• **About this task**
A single number is the answer: how many lines of the entries contain the word "Benjamin"?

BEGIN Given entries

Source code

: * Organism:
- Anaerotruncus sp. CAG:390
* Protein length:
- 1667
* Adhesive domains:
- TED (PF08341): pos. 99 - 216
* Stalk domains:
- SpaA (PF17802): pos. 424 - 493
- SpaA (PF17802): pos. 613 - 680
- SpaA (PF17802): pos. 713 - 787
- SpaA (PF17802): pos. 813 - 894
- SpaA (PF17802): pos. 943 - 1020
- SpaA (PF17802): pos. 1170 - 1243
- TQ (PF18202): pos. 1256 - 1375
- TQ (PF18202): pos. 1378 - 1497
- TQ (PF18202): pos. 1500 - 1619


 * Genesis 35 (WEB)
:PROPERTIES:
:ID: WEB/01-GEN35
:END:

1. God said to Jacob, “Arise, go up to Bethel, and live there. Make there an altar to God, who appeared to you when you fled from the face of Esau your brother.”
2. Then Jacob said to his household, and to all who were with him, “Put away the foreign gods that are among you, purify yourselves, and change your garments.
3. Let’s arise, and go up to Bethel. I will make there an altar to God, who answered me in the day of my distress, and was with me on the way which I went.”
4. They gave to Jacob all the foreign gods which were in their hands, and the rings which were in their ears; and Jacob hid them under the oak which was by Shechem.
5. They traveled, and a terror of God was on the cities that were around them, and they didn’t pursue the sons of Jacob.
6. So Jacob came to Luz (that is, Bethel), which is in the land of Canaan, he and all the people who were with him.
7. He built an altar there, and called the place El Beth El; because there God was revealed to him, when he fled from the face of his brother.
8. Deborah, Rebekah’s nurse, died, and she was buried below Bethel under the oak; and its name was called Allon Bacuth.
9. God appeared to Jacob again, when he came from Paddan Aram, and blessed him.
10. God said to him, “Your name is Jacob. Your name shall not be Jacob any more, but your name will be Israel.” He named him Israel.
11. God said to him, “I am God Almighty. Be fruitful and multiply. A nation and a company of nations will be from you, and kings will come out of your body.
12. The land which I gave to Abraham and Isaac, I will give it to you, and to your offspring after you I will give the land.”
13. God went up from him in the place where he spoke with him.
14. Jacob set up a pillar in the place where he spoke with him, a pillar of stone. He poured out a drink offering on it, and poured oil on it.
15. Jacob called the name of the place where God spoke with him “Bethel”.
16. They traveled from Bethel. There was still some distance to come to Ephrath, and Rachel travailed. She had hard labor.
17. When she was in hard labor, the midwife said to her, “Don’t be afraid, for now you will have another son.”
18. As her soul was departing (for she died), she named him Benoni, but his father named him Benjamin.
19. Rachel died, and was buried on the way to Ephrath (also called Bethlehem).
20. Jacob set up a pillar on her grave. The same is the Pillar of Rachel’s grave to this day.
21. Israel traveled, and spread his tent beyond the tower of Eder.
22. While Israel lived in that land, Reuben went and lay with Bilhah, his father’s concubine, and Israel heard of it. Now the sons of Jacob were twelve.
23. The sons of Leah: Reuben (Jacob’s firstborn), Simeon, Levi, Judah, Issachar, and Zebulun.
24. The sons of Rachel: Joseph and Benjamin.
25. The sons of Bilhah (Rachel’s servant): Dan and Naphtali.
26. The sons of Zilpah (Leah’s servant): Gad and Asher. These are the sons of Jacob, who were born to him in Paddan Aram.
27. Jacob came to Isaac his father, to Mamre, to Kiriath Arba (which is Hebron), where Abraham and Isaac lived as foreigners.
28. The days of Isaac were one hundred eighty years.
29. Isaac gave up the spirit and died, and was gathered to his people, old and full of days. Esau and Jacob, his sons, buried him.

END Given entries

• **Response area**
2